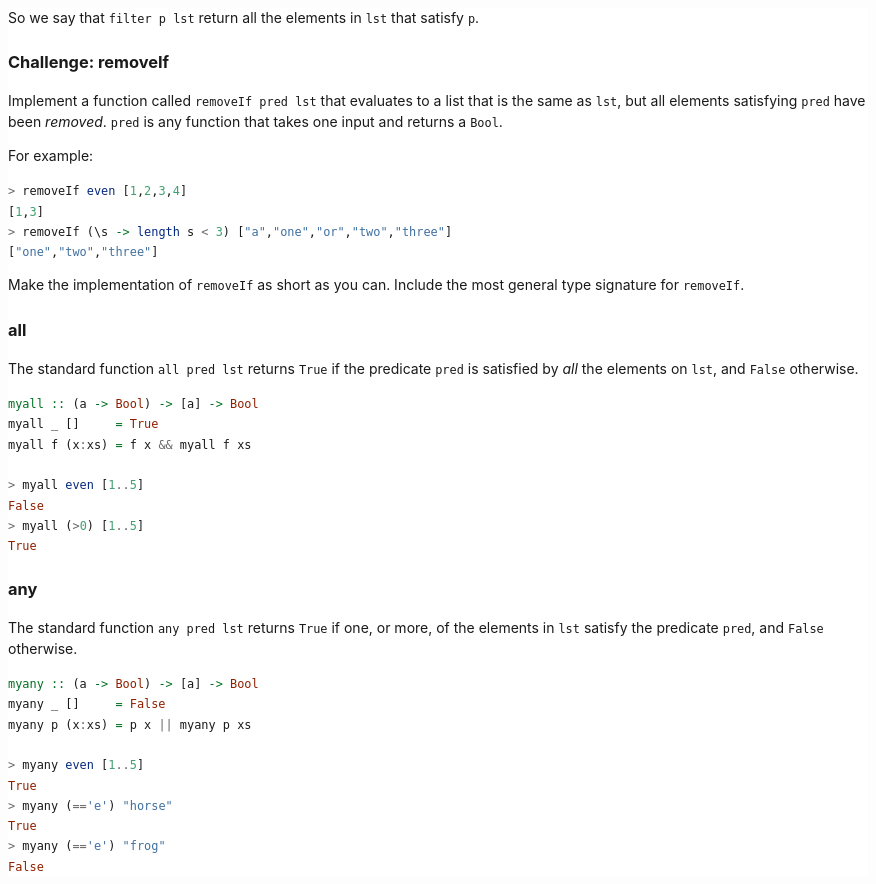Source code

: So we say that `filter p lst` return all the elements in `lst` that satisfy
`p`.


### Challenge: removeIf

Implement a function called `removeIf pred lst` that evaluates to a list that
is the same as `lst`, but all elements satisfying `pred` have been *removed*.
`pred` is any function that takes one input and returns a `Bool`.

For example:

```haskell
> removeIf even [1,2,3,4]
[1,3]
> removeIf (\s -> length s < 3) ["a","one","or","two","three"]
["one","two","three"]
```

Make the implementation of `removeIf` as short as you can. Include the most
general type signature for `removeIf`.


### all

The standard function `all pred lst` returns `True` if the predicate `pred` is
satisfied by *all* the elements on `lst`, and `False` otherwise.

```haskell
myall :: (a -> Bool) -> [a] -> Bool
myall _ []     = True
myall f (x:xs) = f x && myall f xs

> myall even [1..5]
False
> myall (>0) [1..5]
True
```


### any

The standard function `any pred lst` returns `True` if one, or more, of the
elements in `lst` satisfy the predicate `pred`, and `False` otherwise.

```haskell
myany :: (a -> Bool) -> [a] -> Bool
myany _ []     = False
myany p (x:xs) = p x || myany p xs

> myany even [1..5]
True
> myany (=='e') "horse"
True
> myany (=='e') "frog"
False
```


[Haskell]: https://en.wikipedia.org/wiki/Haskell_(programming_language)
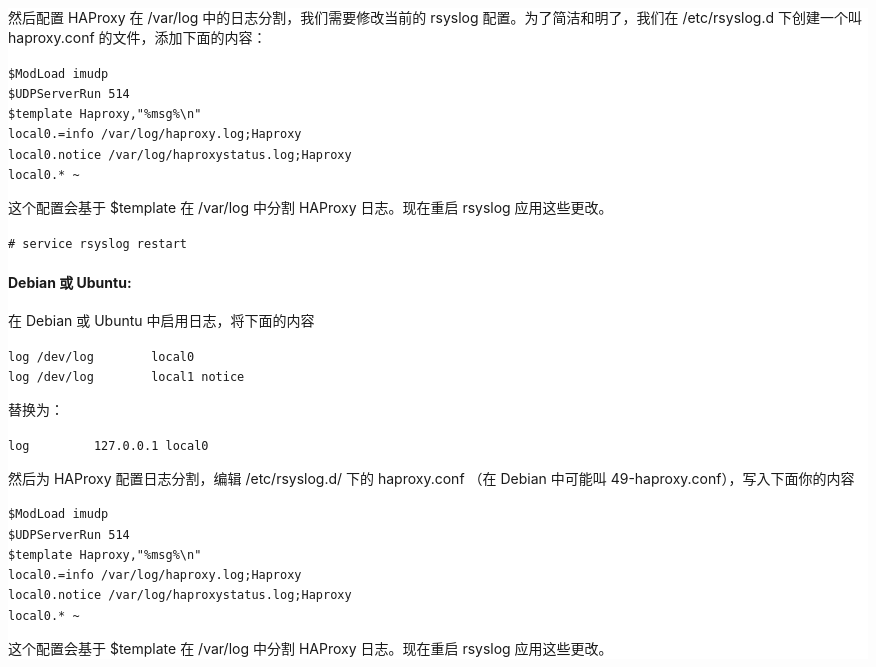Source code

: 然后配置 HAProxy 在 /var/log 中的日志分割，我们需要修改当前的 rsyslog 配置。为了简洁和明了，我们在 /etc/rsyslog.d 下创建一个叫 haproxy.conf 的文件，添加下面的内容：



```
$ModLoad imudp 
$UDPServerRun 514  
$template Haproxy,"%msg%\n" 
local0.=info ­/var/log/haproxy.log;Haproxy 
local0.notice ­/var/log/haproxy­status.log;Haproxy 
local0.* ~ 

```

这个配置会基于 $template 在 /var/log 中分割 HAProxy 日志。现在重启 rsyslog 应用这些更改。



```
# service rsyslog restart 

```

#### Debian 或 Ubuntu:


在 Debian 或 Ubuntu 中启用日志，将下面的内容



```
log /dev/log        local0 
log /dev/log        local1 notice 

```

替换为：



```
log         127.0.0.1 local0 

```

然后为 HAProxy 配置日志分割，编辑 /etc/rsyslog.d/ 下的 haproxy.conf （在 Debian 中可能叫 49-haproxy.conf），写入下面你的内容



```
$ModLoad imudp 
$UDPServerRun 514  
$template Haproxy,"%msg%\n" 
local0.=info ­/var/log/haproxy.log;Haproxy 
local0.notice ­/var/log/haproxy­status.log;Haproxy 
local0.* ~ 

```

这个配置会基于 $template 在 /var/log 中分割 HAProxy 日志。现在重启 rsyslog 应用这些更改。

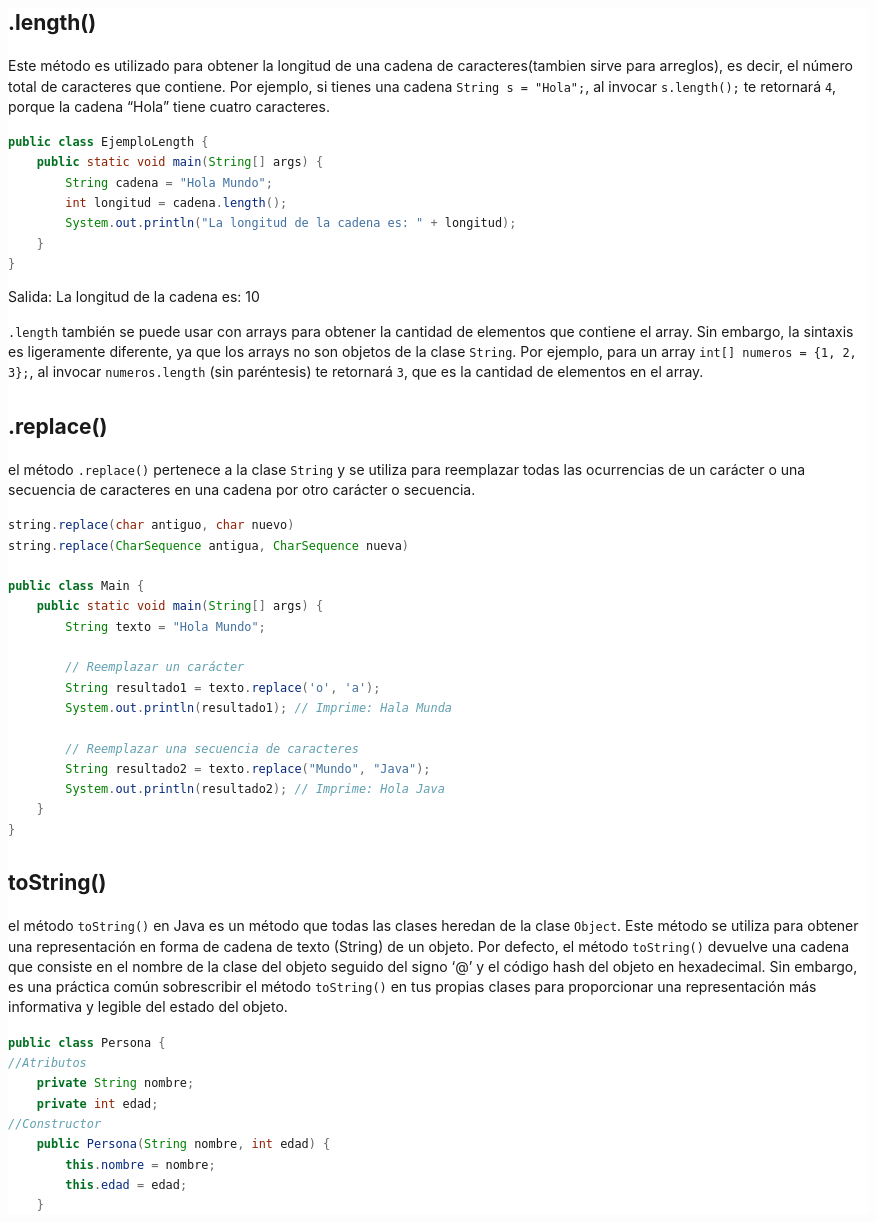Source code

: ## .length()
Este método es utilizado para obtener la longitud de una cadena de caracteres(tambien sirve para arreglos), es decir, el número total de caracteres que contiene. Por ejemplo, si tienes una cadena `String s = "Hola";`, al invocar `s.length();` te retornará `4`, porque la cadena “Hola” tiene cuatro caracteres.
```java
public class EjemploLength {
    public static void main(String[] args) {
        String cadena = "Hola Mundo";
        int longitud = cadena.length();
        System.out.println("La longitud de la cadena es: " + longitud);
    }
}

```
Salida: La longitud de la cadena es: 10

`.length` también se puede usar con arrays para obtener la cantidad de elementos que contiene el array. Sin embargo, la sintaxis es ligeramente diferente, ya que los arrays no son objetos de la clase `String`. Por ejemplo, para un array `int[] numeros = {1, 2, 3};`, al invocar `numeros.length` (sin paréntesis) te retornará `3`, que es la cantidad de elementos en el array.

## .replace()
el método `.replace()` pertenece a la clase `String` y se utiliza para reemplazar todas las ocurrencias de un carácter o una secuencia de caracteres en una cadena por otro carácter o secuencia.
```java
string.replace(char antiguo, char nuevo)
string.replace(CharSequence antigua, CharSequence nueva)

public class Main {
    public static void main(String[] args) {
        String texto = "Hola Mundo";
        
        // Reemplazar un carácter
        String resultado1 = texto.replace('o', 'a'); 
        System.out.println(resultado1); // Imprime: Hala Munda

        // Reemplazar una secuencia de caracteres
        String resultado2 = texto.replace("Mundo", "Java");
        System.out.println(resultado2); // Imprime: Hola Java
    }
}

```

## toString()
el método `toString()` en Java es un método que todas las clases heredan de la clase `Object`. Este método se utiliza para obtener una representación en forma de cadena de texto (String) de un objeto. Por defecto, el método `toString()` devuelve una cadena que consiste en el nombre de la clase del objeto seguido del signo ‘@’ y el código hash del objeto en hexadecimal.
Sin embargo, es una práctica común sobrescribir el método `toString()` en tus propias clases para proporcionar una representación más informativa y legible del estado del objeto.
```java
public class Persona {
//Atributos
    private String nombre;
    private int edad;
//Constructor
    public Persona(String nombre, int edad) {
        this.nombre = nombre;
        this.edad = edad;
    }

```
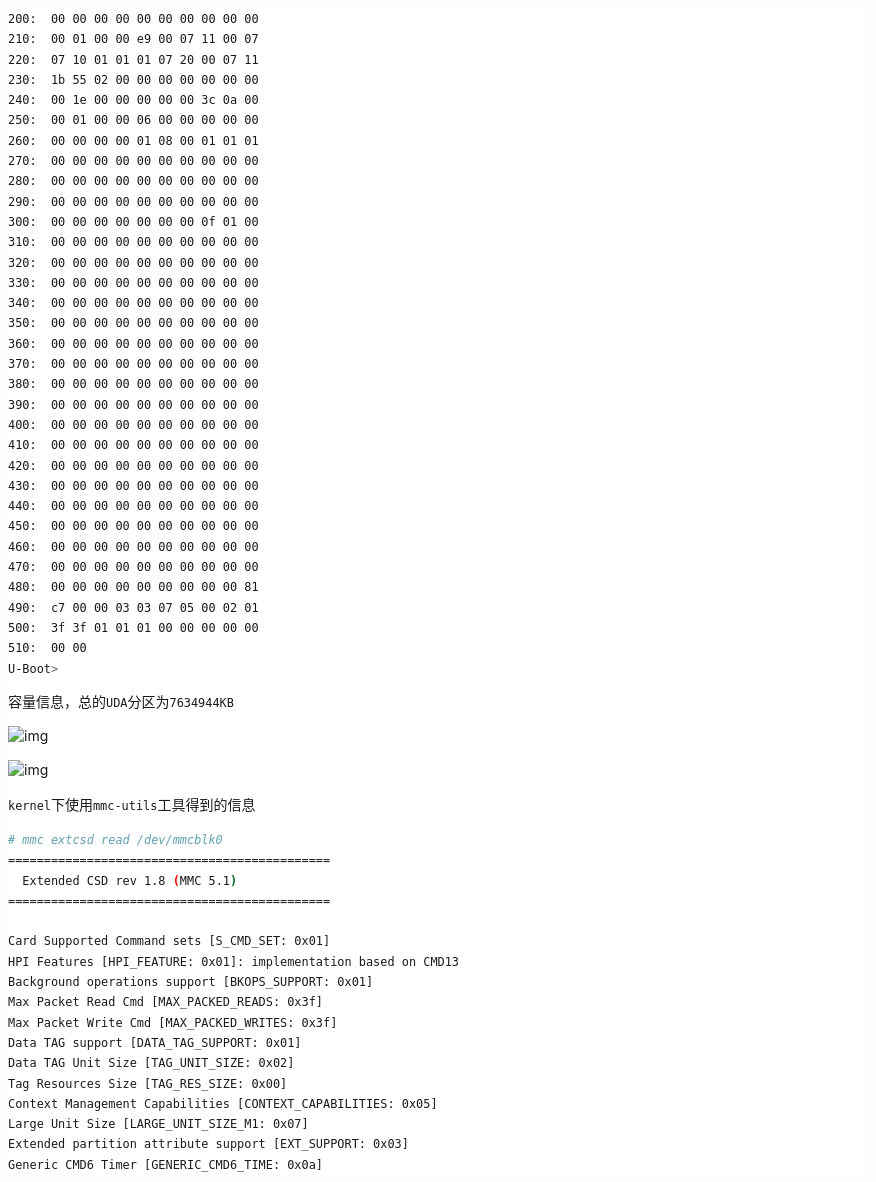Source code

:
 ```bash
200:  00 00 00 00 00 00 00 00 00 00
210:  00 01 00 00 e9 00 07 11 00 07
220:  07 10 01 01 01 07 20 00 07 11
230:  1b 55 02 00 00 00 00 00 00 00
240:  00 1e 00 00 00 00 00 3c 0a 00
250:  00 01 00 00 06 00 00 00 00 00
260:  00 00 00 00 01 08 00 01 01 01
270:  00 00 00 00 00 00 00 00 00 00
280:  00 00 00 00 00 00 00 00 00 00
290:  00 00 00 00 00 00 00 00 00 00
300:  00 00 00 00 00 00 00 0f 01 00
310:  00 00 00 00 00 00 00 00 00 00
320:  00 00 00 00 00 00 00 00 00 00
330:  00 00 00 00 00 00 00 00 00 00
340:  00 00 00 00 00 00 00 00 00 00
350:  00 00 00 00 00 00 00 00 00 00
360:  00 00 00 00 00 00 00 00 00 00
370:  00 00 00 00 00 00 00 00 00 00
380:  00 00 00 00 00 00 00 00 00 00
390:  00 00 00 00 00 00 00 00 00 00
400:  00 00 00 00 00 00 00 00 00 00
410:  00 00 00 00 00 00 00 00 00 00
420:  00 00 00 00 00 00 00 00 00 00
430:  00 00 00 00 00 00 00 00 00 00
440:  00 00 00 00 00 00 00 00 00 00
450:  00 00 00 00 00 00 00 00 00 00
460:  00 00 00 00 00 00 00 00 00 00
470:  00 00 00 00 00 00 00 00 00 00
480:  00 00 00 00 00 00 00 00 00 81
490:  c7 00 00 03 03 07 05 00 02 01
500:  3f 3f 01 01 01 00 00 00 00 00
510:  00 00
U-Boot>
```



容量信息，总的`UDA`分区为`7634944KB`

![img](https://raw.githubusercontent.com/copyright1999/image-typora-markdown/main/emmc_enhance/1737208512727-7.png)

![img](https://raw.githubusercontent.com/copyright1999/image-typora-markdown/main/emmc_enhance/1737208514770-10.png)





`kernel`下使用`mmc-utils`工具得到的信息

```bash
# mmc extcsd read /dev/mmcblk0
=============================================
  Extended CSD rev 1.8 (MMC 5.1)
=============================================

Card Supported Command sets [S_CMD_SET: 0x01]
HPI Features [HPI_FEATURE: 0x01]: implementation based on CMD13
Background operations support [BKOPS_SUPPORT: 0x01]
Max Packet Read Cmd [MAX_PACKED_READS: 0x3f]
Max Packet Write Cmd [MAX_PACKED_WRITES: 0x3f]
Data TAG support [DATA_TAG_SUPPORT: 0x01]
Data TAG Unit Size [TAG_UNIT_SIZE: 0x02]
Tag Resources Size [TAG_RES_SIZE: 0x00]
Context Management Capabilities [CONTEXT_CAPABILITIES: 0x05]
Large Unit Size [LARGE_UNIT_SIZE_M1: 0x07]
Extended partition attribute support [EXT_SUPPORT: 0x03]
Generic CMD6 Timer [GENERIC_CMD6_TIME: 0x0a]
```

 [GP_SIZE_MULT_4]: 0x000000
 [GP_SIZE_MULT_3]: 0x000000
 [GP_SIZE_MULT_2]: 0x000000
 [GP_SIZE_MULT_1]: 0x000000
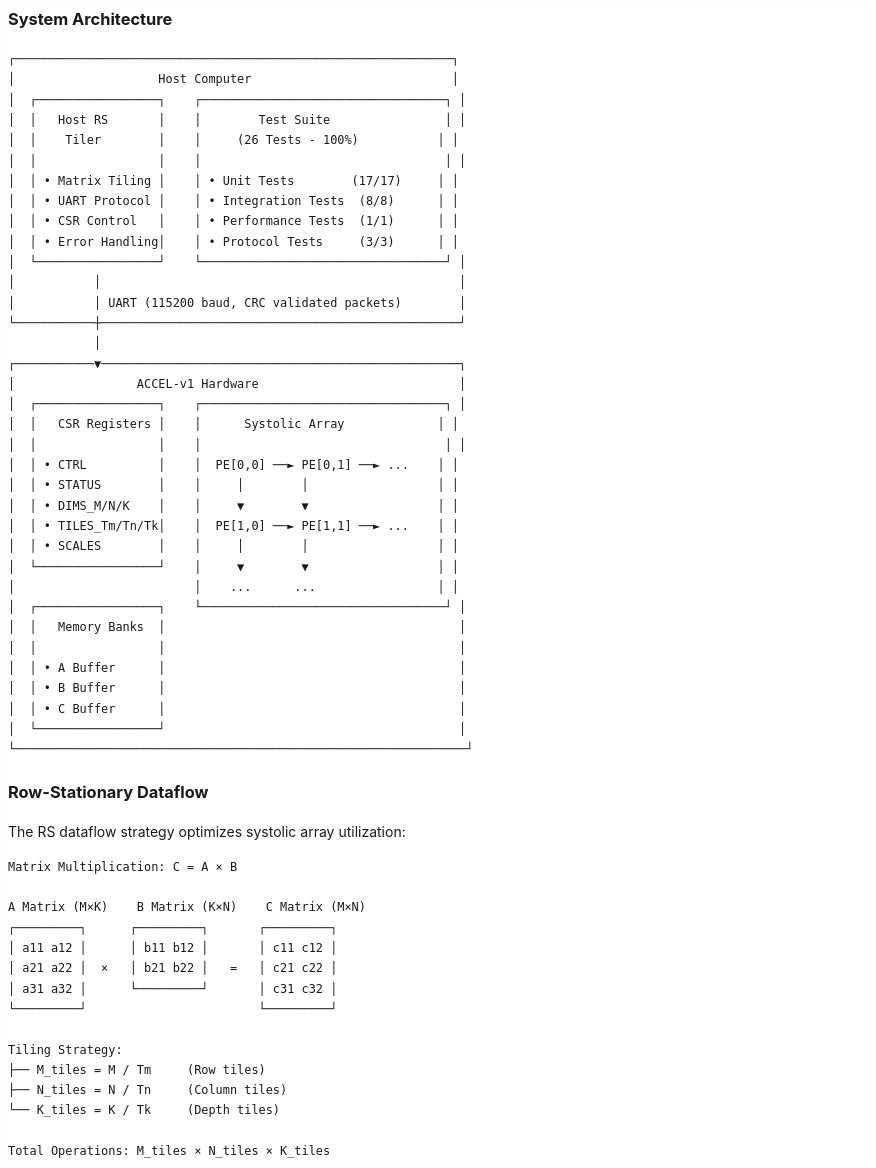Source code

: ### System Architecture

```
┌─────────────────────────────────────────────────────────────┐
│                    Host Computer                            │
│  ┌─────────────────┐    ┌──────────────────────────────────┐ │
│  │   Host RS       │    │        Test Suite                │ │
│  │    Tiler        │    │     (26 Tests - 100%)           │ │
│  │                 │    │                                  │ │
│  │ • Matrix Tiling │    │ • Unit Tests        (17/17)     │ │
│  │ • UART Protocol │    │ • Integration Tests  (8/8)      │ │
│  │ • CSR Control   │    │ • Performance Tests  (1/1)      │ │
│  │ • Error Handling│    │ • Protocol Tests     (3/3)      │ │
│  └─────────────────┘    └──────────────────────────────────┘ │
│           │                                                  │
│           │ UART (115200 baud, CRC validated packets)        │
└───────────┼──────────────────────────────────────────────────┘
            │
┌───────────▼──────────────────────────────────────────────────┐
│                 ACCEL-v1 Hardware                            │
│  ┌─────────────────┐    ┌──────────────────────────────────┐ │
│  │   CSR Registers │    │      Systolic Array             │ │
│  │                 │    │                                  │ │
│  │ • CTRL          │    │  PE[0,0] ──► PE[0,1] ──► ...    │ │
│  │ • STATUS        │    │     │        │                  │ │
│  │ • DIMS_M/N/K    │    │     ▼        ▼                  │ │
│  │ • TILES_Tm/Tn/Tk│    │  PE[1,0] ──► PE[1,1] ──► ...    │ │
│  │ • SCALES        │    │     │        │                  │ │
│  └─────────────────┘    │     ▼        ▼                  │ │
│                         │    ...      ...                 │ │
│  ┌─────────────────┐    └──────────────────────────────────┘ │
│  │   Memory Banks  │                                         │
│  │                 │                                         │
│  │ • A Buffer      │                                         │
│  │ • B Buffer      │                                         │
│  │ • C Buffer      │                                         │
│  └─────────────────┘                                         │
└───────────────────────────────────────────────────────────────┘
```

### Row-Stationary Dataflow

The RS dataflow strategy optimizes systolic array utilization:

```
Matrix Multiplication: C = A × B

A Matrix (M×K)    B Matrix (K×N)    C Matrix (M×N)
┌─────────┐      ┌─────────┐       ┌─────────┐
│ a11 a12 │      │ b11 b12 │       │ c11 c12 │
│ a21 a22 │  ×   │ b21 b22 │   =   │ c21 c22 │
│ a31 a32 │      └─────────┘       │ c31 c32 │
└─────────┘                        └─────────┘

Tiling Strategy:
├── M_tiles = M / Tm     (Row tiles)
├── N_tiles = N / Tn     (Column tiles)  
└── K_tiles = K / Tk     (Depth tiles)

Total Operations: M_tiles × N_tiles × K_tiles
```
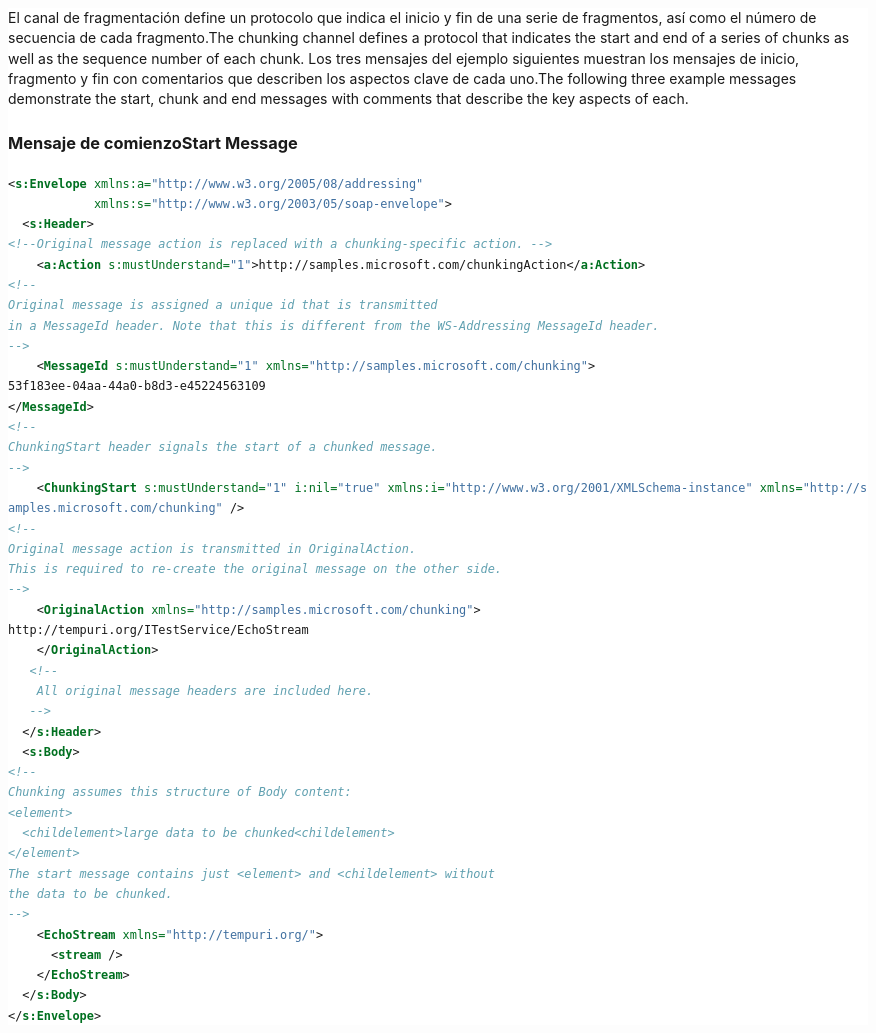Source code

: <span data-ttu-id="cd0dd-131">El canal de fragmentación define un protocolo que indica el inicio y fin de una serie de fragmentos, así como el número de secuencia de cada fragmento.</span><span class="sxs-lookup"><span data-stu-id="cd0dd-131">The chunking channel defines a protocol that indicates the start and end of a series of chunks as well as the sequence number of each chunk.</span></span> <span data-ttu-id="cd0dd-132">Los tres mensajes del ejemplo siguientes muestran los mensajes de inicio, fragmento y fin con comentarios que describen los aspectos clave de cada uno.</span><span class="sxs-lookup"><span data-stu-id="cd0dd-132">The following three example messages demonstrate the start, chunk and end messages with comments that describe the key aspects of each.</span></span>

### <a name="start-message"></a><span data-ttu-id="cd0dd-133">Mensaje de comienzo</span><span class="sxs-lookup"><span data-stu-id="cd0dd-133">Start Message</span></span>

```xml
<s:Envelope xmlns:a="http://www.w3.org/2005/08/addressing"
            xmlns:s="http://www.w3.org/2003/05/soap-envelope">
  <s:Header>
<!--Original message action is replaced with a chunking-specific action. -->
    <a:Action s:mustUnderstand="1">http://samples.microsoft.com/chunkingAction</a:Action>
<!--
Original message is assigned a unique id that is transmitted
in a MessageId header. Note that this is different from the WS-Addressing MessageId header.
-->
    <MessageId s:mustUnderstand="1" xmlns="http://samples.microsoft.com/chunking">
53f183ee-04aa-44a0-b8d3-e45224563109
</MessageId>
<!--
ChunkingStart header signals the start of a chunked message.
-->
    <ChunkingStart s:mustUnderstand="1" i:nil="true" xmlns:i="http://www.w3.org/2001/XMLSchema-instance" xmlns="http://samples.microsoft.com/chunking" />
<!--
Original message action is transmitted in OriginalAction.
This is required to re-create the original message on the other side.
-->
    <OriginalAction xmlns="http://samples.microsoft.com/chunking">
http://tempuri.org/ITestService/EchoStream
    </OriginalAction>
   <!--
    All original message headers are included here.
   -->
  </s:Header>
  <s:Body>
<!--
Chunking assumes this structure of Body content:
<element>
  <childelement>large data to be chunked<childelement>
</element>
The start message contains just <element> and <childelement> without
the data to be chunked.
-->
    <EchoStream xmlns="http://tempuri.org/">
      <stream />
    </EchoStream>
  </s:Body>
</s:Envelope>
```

•••••

> _What is being asked_
Only the lines from the first line of the entries through the line containing "is the same" should be output, exactly as they are, without pictures.

> _Answer below_
Source code

: So we say that `filter p lst` return all the elements in `lst` that satisfy
`p`.


### Challenge: removeIf

Implement a function called `removeIf pred lst` that evaluates to a list that
is the same as `lst`, but all elements satisfying `pred` have been *removed*.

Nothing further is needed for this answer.